Belge |
————————

Emsal Mahkeme Kararı İzmir Bölge Adliye Mahkemesi 17. Hukuk Dairesi 2019/1890 E. 2023/452 K. 09.03.2023 T.

Görüntülediğiniz mahkeme kararı kesinleşmiş bir karardır.

T.C.
İZMİR
BÖLGE ADLİYE MAHKEMESİ
17. HUKUK DAİRESİ

ESAS NO : 2019/1890
KARAR NO : 2023/452

T Ü R K M İ L L E T İ A D I N A
İ S T İ N A F K A R A R I

İNCELENEN KARARIN
MAHKEMESİ : İZMİR 2. ASLİYE TİCARET MAHKEMESİ
TARİHİ : 30/04/2019
NUMARASI : 2016/1471 Esas 2019/565 Karar
DAVA : İTİRAZIN İPTALİ
KARAR TARİHİ : 09/03/2023
KARAR YAZIM TARİHİ : 09/03/2023
Taraflar arasında görülen itirazın iptali davasına ilişkin olarak yapılan açık yargılama sonucunda davanın reddine dair verilen karara karşı yasal süresi içerisinde davacı vekili tarafından istinaf kanun yoluna başvurulması üzerine dosya, Dairemize gönderilmiş olmakla HMK’nın 353. maddesi uyarınca dosya üzerinden inceleme yapıldı.
GEREĞİ DÜŞÜNÜLDÜ:
Mahkemece yapılan açık yargılama sonucunda; ”…dilekçe ile; müvekkili şirket ile davalı şirket arasında Güvenlik Hizmeti Sözleşmesi mevcut olduğunu, davacı şirketin güvenlik hizmeti sunduğunu, 2016 yılı Ocak ayından Mayıs ayına kadan 4 adet fatura kesildiğini, fatura bedelleri toplamı 34.738,46.-TL nin ödenmediği için İzmir 4.İcra Müdürlüğü’nün 2016/6395 E sayılı dosyası ile takip yaptıklarını ancak davalının takibe itiraz etmesi nedeni ile durduğunu, davalının itirazının iptali ile takibin devamına ve %20 icra inkar tazminatına hükmedilmesine karar verilmesini talep etmiş olamakla yapılan açık yargılama sonunda;
GEREKÇE: Davalı vekili sunduğu cevap dilekçesinde ve duruşmalarda davacının iddialarının mesnetsiz olduğunu, müvekkili şirketin davacıdan güvenlik hizmeti almadığını, kesilen faturaların da kendilerine tebliğ edilmediğini, davacının tek taraflı fatura düzenlediğini davanın reddine karar verlimesini ve %20 kötüniyet tazminatına hükmedilmesini talep etmiştir.
Dava Asliye Hukuk Mahkemesinden Görevsizlikle Mahkememize intikal etmiştir.
Dava taraflar arasındaki güvenlik hizmeti sözleşmesi gereğince kesilen fatura bedellerinin tahsili amacı ile başlatılan icra takibine yapılan itirazın iptali davasıdır.

————————

Veri Listesi |

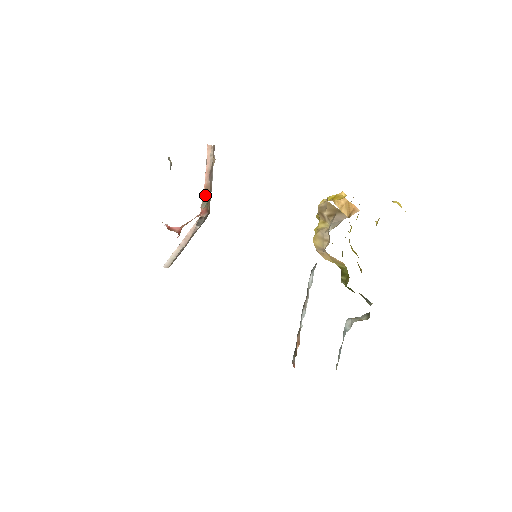
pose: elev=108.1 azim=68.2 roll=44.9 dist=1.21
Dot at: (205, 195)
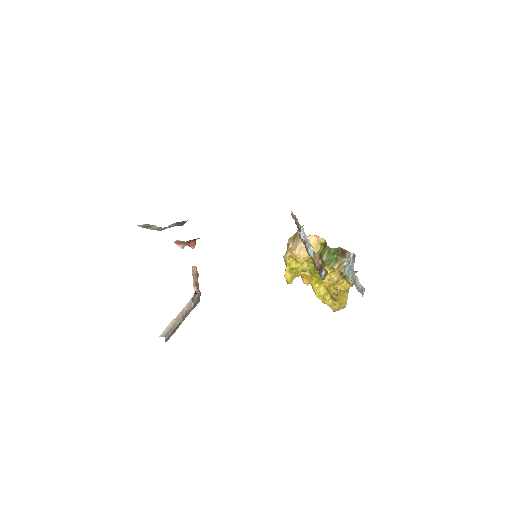
Dot at: occluded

————————

Görev Talimatları |
1. Mahkeme kararında "İNCELENEN KARARIN" ile başlayıp "üzerinden inceleme yapıldı." ile biten bölümü aynen aktarın.
2. Mahkeme kararına göre ödenmeyen fatura bedellerinin toplamı ne kadardır?
3. Mahkeme kararının metnini son cümlesinden sonrasını yazarak sürdürün.

Cevaplar |
1.
İNCELENEN KARARIN
MAHKEMESİ : İZMİR 2. ASLİYE TİCARET MAHKEMESİ
TARİHİ : 30/04/2019
NUMARASI : 2016/1471 Esas 2019/565 Karar
DAVA : İTİRAZIN İPTALİ
KARAR TARİHİ : 09/03/2023
KARAR YAZIM TARİHİ : 09/03/2023
Taraflar arasında görülen itirazın iptali davasına ilişkin olarak yapılan açık yargılama sonucunda davanın reddine dair verilen karara karşı yasal süresi içerisinde davacı vekili tarafından istinaf kanun yoluna başvurulması üzerine dosya, Dairemize gönderilmiş olmakla HMK’nın 353. maddesi uyarınca dosya üzerinden inceleme yapıldı.

2. 34.738,46 TL.

3.
İzmir 4. İcra Dairesi’nin 2016/6395 sayılı icra dosyasının incelenmesinde, alacaklısının … Şti. yerine asaleten … olduğu, borçlusunun …. Şti olduğu, takip konusunun 31.01.2016-05.02.2016 8.337,42 TL bedelli, 29.02.2016-05.03.2016 8.337,42 TL bedelli, 31.03.2016-05.04.2016 8.337,42 TL bedelli 30.04.2016-05.05.2016 9.036,42 TL bedelli faturalar toplamı 34.049,68 TL asıl alacak ile 688,78 TL işlemiş faiz toplamı 34.738,46 TL tutarındaki alacağın tahsili amacı ile takip yapıldığı, davalı borçlunun böyle bir borcunun bulunmadığından bahisle takibe itiraz ettiği anlaşılmıştır.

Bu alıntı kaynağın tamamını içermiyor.